WHAT IS REQUIRED =
Every entry that follows must be written out exactly, apart from its pictures.

DATA RECORDS =

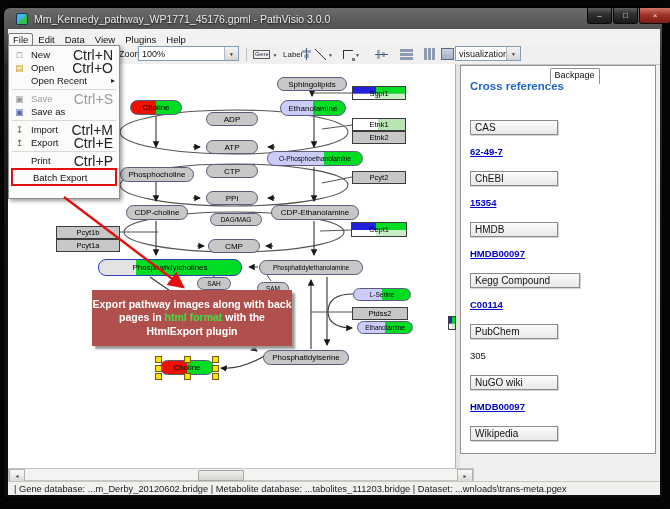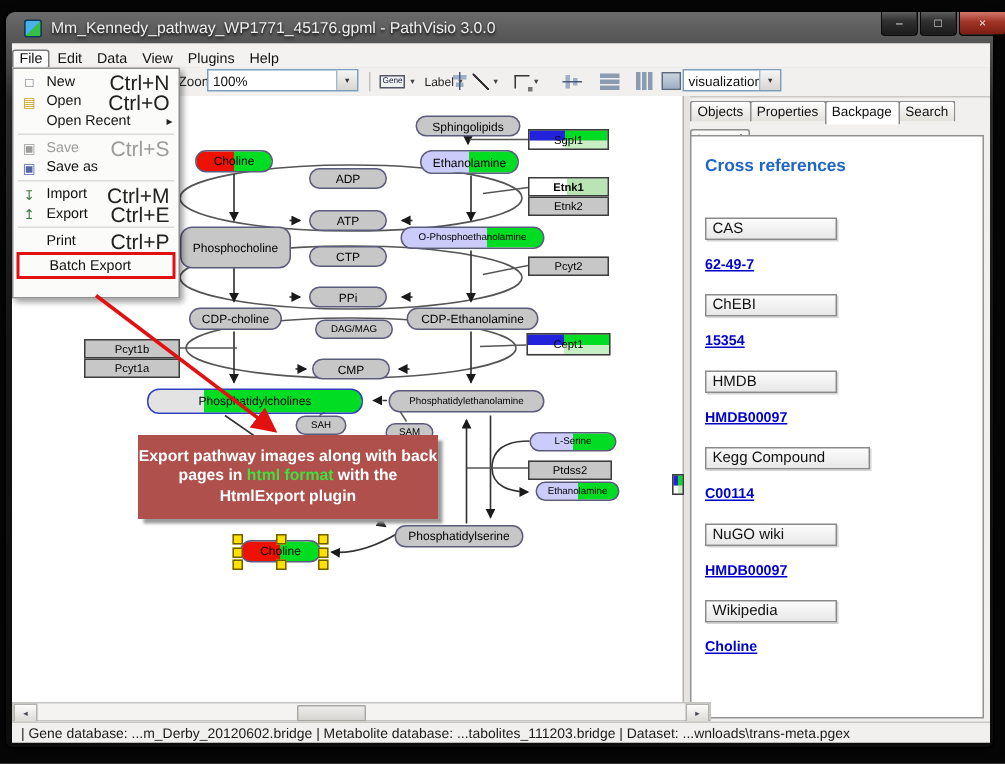--- a/index.html
+++ b/index.html
@@ -88,7 +88,7 @@
   .tab{display:inline-block;font-size:9px;color:#111;padding:1px 4px 0 4px;height:12px;margin-right:-1px;
        background:linear-gradient(#fdfdfd,#e2e0db);border:1px solid #8e8e8e;border-bottom:none;border-radius:2px 2px 0 0;}
   .tab.active{background:#fff;height:14px;position:relative;z-index:3;}
-  .pcontent{position:absolute;left:460px;top:90px;width:196px;height:389px;background:#fff;border:1px solid #919191;
+  .pcontent{position:absolute;left:460px;top:65px;width:196px;height:389px;background:#fff;border:1px solid #919191;
             box-sizing:border-box;padding:14px 0 0 9px;overflow:hidden;}
   .xrefhead{font-size:11.5px;font-weight:bold;color:#2166c5;margin-bottom:28px;}
   .xsec{margin-bottom:12px;}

WRITTEN SOLUTION =
--- a/index.html
+++ b/index.html
@@ -88,7 +88,7 @@
   .tab{display:inline-block;font-size:9px;color:#111;padding:1px 4px 0 4px;height:12px;margin-right:-1px;
        background:linear-gradient(#fdfdfd,#e2e0db);border:1px solid #8e8e8e;border-bottom:none;border-radius:2px 2px 0 0;}
   .tab.active{background:#fff;height:14px;position:relative;z-index:3;}
-  .pcontent{position:absolute;left:460px;top:90px;width:196px;height:389px;background:#fff;border:1px solid #919191;
+  .pcontent{position:absolute;left:460px;top:65px;width:196px;height:389px;background:#fff;border:1px solid #919191;
             box-sizing:border-box;padding:14px 0 0 9px;overflow:hidden;}
   .xrefhead{font-size:11.5px;font-weight:bold;color:#2166c5;margin-bottom:28px;}
   .xsec{margin-bottom:12px;}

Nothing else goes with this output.